#### SOURCE INFORMATION ####

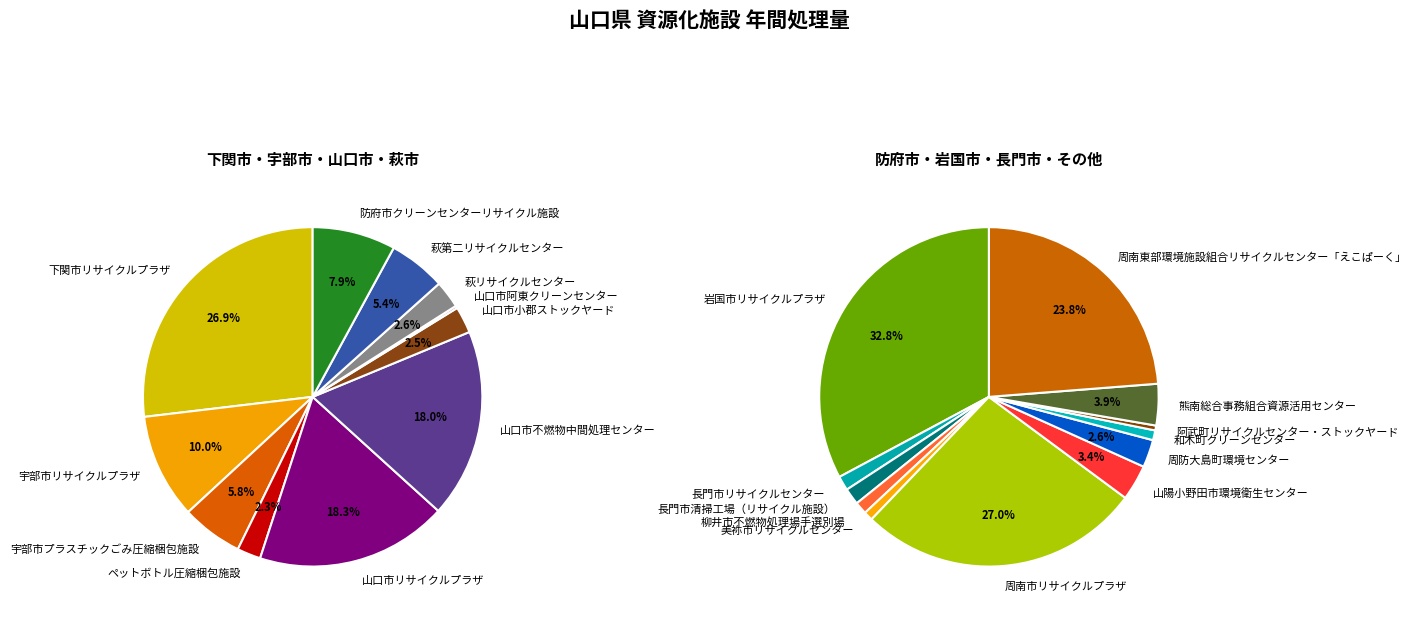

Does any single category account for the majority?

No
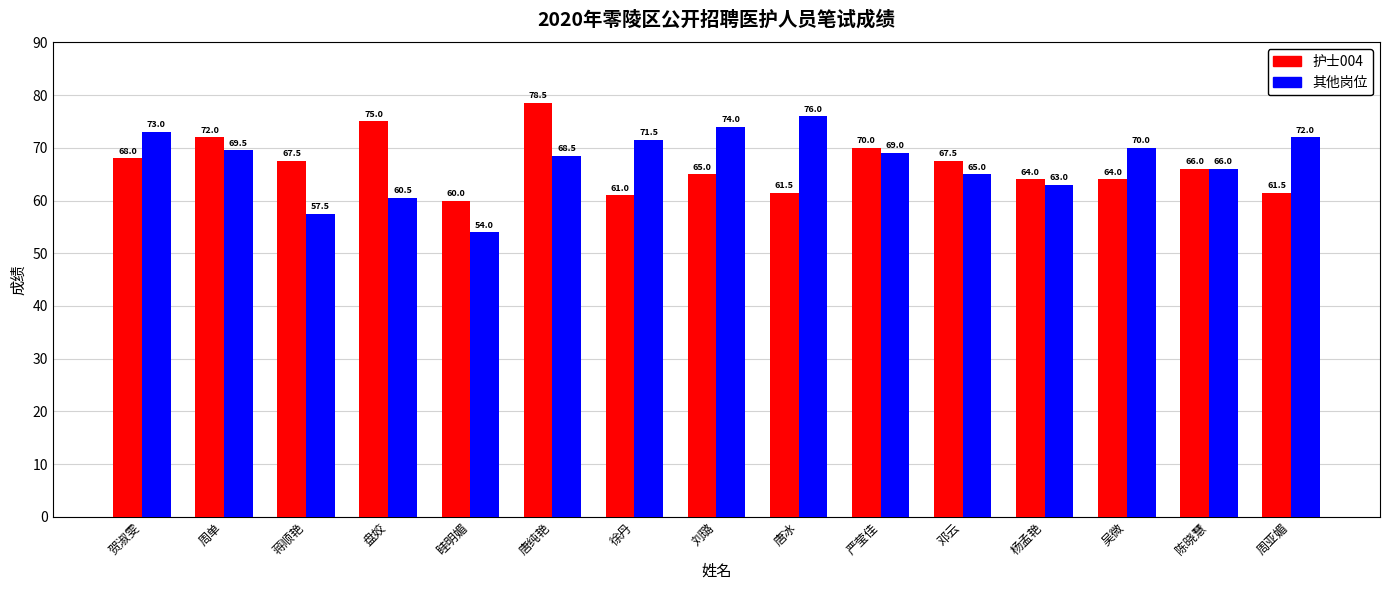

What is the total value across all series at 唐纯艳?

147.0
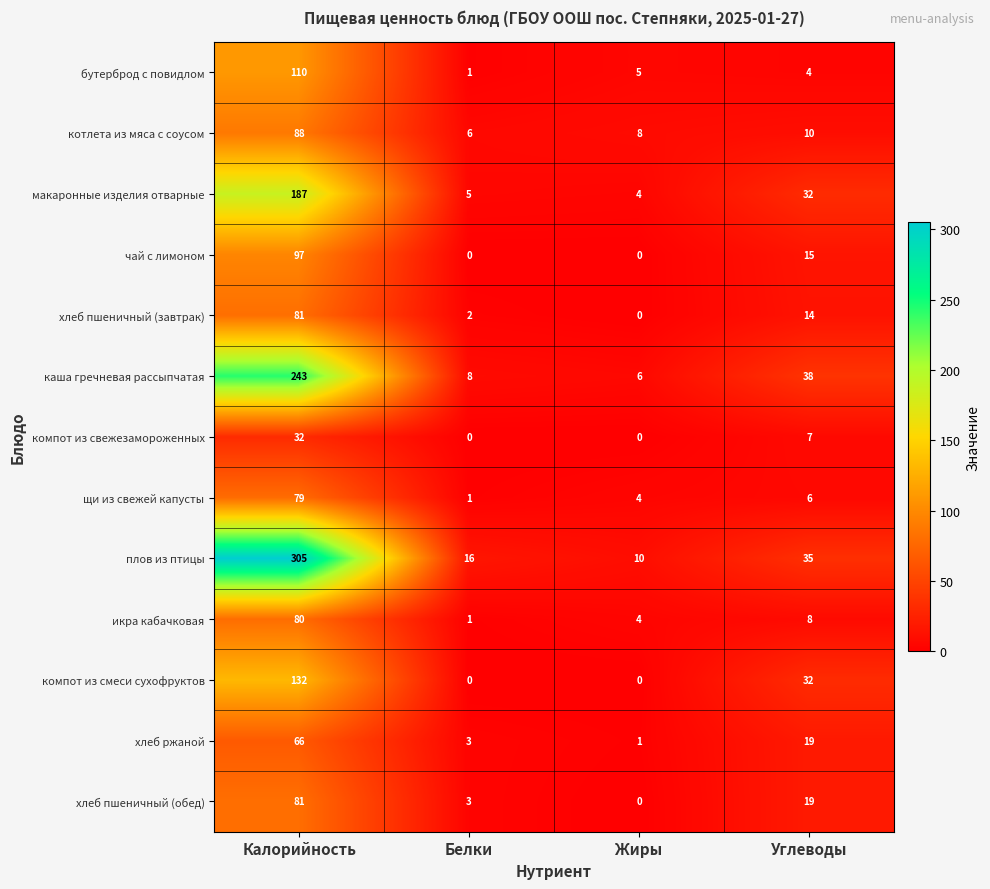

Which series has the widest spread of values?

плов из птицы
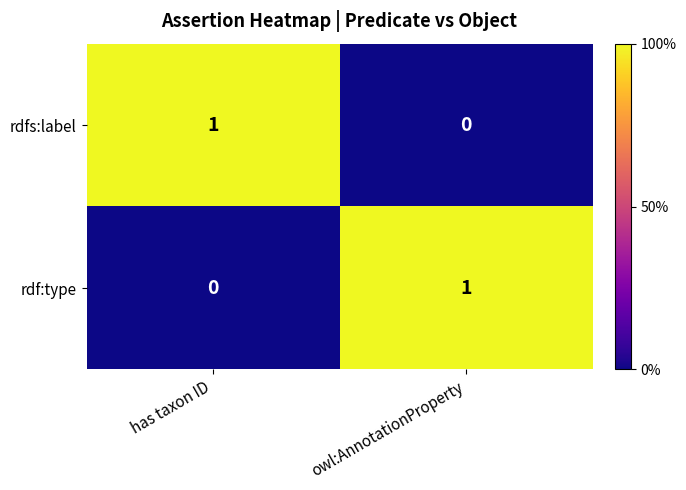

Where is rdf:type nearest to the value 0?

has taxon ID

####

→ WHAT IS NEEDED:
Quote the text of all four rows above word for word, leaving out the pictures.

→ RESPONSE:
Does any single category account for the majority?

No

What is the total value across all series at 唐纯艳?

147.0

Which series has the widest spread of values?

плов из птицы

Where is rdf:type nearest to the value 0?

has taxon ID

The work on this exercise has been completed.